Top of Provided records

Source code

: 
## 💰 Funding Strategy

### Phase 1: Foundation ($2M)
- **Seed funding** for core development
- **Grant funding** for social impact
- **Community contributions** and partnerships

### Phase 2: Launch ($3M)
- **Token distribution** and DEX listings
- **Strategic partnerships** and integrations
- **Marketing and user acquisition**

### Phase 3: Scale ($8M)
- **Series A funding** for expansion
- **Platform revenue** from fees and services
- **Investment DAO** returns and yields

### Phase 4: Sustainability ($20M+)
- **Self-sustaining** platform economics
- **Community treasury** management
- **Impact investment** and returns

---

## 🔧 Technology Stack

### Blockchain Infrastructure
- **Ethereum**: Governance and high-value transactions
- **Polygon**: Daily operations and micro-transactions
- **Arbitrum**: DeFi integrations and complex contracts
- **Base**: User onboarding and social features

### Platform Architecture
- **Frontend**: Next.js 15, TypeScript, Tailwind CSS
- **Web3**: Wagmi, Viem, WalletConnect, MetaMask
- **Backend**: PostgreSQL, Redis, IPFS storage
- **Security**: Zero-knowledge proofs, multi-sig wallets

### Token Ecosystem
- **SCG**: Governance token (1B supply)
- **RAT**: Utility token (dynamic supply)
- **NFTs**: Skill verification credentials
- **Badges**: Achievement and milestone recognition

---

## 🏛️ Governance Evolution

Bottom of Provided records

● **Aim of the exercise**
What is needed is every line from the start of the entries through the line containing "- **SCG**: Governance token (1B supply)", returned word for word and nothing else.

● **Written reply**
Source code

: 
## 💰 Funding Strategy

### Phase 1: Foundation ($2M)
- **Seed funding** for core development
- **Grant funding** for social impact
- **Community contributions** and partnerships

### Phase 2: Launch ($3M)
- **Token distribution** and DEX listings
- **Strategic partnerships** and integrations
- **Marketing and user acquisition**

### Phase 3: Scale ($8M)
- **Series A funding** for expansion
- **Platform revenue** from fees and services
- **Investment DAO** returns and yields

### Phase 4: Sustainability ($20M+)
- **Self-sustaining** platform economics
- **Community treasury** management
- **Impact investment** and returns

---

## 🔧 Technology Stack

### Blockchain Infrastructure
- **Ethereum**: Governance and high-value transactions
- **Polygon**: Daily operations and micro-transactions
- **Arbitrum**: DeFi integrations and complex contracts
- **Base**: User onboarding and social features

### Platform Architecture
- **Frontend**: Next.js 15, TypeScript, Tailwind CSS
- **Web3**: Wagmi, Viem, WalletConnect, MetaMask
- **Backend**: PostgreSQL, Redis, IPFS storage
- **Security**: Zero-knowledge proofs, multi-sig wallets

### Token Ecosystem
- **SCG**: Governance token (1B supply)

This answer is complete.